Alright? But I don't have that much mana if I don't absorb biomass?”
"You have some, Insul. You are made of biomass, after all.”
“But not as much as I could.”
“Correct.”
"And if I absorb too much, and I can't control it well, or I don't understand how to remove the cancers and fix the mutations..."
"Exactly," Helix said, snapping his fingers. "So, now you understand why it matters so much for you to learn Practical Metabiology. For though you might be able to chimerically manifest, say, an orcish arm using your mana field, more likely than not you will give your body cancer during the process because you don't know what you're doing. And that is unavoidable for us due to the lack of Lineage Cores and means of avoiding true effort.”
At his own mention of the Lineage Core, Helix looked aside and spat on the ground. "The vampires are pathetic creatures. Everything they do is to avoid responsibility, avoid actual effort and labor, which is why so many of them lack proper supplementary skills, such as Awareness, or Memorization, or Multi-Tasking. They don't need to worry about their body; it will just be regenerated, restored to its original state, or the state imprinted upon them by their initial progenitor. I can barely consider them Pathbearers at all in that regard. No proper Pathbearer avoids struggle, avoids learning the nuances of their magic in and out."
"You take Biomancy pretty damn seriously, don't you?" Shiv asked.
"I take all magics extremely seriously," Helix corrected. "In this life, I have dedicated myself to Biomancy. In the next, perhaps there will be something else."
"You always say that shit!" Bonk cried out. He waved his massive club through the air. "And every single time you go back to Biomancy anyway!"
"Because it's useful," Helix snarled. He pointed a finger at Bonk. "Because my Biomancy allows me—"
"Yes, yes," Bonk interrupted him. "Look, I get it. You don't need to give me the speech again. Now, can you finish torturing the living shit out of the Insul using the Court Leviathan, so the rest of us can get a chance to fuck with him?"
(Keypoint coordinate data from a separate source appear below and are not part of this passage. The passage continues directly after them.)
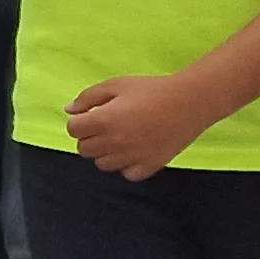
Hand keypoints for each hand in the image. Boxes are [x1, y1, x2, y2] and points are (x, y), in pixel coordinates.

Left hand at [66, 72, 220, 179]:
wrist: (190, 101)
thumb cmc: (152, 89)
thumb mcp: (116, 85)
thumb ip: (88, 97)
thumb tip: (69, 110)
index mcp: (103, 121)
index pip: (73, 130)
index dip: (80, 122)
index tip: (92, 116)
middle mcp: (114, 142)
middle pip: (84, 150)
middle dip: (90, 137)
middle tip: (105, 127)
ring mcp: (132, 157)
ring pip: (103, 165)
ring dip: (106, 153)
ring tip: (121, 138)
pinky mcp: (150, 165)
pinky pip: (128, 174)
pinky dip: (127, 165)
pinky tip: (135, 151)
"I am not fucking with him!" Helix's voice rose an octave. "I am instructing him on the fundamental nuances and the finer bits of a proper mage!"
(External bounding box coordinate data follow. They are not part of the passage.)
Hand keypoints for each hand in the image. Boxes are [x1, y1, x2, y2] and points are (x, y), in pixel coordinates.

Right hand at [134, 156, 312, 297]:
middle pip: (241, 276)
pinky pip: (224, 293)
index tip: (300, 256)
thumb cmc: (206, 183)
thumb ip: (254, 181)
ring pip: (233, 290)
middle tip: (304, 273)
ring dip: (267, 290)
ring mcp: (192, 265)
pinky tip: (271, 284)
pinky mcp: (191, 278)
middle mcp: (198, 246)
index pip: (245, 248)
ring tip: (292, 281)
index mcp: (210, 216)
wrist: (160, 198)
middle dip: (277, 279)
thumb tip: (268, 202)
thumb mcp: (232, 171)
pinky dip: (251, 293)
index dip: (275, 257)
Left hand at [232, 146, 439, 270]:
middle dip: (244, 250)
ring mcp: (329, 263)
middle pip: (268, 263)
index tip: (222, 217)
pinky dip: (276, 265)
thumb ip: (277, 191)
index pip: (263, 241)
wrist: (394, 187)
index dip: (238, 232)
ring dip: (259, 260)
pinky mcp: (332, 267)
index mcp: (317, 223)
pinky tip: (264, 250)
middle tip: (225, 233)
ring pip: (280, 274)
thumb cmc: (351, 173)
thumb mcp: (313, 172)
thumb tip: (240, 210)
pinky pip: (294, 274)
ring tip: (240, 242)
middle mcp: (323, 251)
Bonk's nod was as slow as it was sarcastic. He looked at Shiv. "Hey, listen, Insul. Later, when we're hitting you, that's just because we want to hit you. You can fight back. In fact, we prefer it if you fight back. But, uh, I'm not going to give you this woo-woo bullshit about us training you to be a better warrior. I use this club because I like hitting people with it. And, considering that you don't die, well, shit, I think I want to get some Physicality levels out of this."